Мерсенн обожал полемику и наслаждался, сталкивая своих корреспондентов и участников группы между собой. Он твердо верил в то, что с помощью данного метода выявляется истина. Часто монах даже без разрешения делился с другими корреспондентами письмами, которые ему присылали конфиденциально, что вызывало немало недовольства. Для Мерсенна важнее верности и доверия своих корреспондентов было то, чтобы математические идеи распространялись публично и пылко отстаивались. Это убеждение стоило ему дружбы с Декартом. Впоследствии Французская академия наук была создана на основе данной группы ученых, объединившихся вокруг Мерсенна.
Марен Мерсенн познакомился с Ферма через друга последнего, Пьера де Каркави. Об этом сообщает сам Каркави в первом послании, которое он отправил Мерсенну 26 апреля 1636 года, начав тем самым плодотворную переписку. Каркави тоже был математиком-любителем. Он переехал в Париж из Тулузы в качестве королевского библиотекаря и не упустил возможности поговорить с деятельным монахом о математическом гении Ферма. В любом случае Ферма виделся с Мерсенном лично только один раз — в Бордо в 1654 году, когда тот возвращался в Париж после долгой поездки по Европе. Похоже, так протекала вся жизнь Ферма — между судейской должностью, позволявшей ему зарабатывать на хлеб своей семье, и тайной страстью к науке, которая сжигала его, когда ему не нужно было носить мантию. Можно сказать, что ученый обеспечивал свою жизнь с помощью права и зарабатывал бессмертие с помощью математики.
Насколько известно, Ферма серьезно болел только во время чумы 1652-1653 годов. Его положение было настолько критичным, что один из друзей ученого, Бернар Медон, объявил о его смерти своему голландскому корреспонденту Николасу Хейнсиусу. Через некоторое время Медон опроверг сам себя и сообщил Хейнсиусу счастливую новость о том, что Ферма все еще пребывает в числе живых. Любопытно, но чума даже помогла его карьере. Поскольку рост в судебной системе определялся строгой шкалой должностей, смерть многих юристов в эти мрачные годы быстро подняла Ферма в списке, так что он стал судьей высшего суда парламента, который рассматривал уголовные дела. В этой должности ему однажды пришлось приговорить к сожжению изгнанного священника, "злоупотреблявшего своими полномочиями", что привело его к сильнейшей депрессии, которая несколько недель мешала ему заниматься математикой.
Другой стороной деятельности Ферма, связанной с его профессией, был прием ходатайств подданных Короны, не имевших право действовать напрямую; они должны были проходить через такого советника, как Ферма, которого им нужно было убедить в целесообразности своего ходатайства.
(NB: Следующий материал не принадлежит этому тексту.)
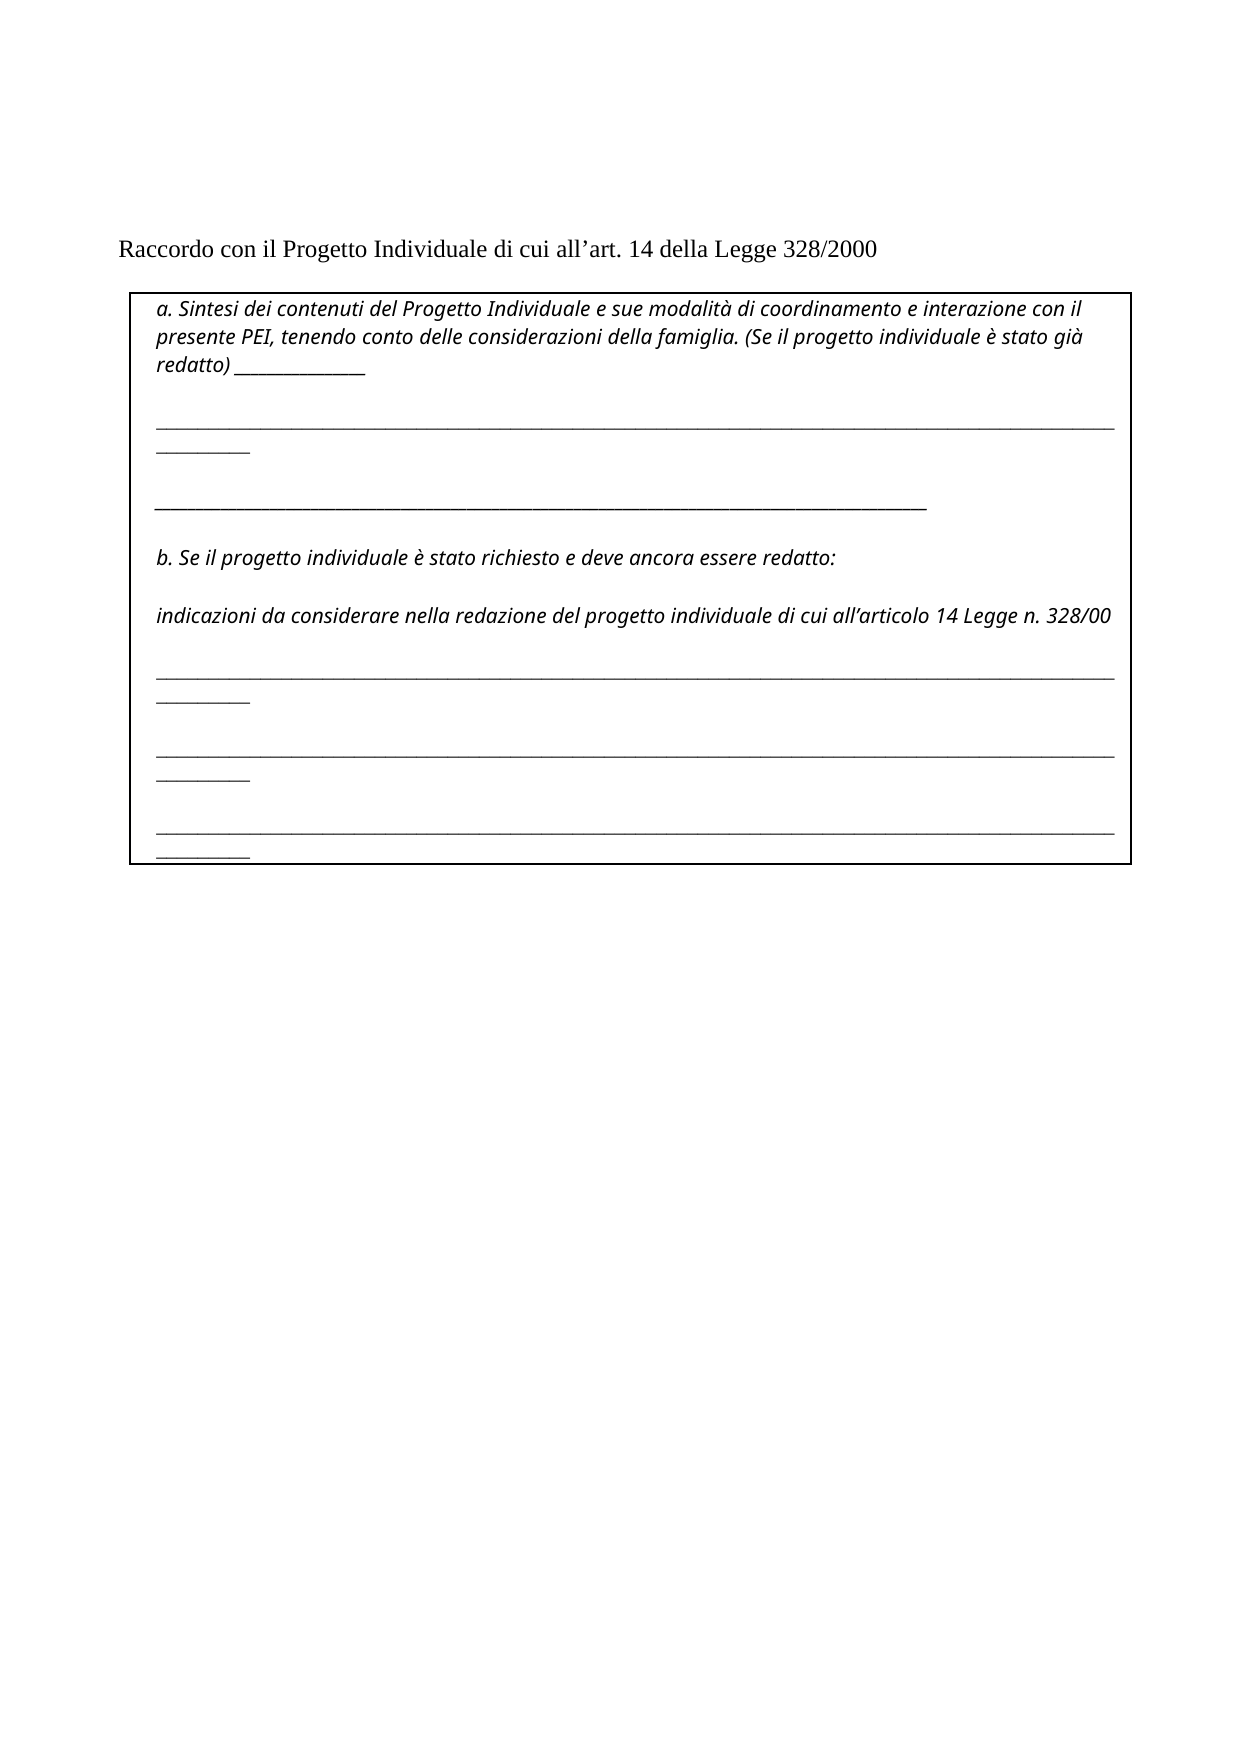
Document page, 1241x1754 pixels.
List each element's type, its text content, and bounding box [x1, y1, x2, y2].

Согласно некоторым источникам, ученый выполнял эту функцию с сочувствием и добротой.
У нас есть достоверное свидетельство того, что ученый являлся представителем парламента Тулузы по связям с могущественным канцлером Пьером Сегье. Пост канцлера был одним из самых значимых во Франции, сегодня он соответствует посту министра юстиции. В частной петиции Ферма просил Сегье, чтобы жителей Аквитании освободили от уплаты некоего налога, поскольку, согласно аргументам ученого, любая попытка собрать его силой неизбежно приведет к нежелательным гражданским волнениям.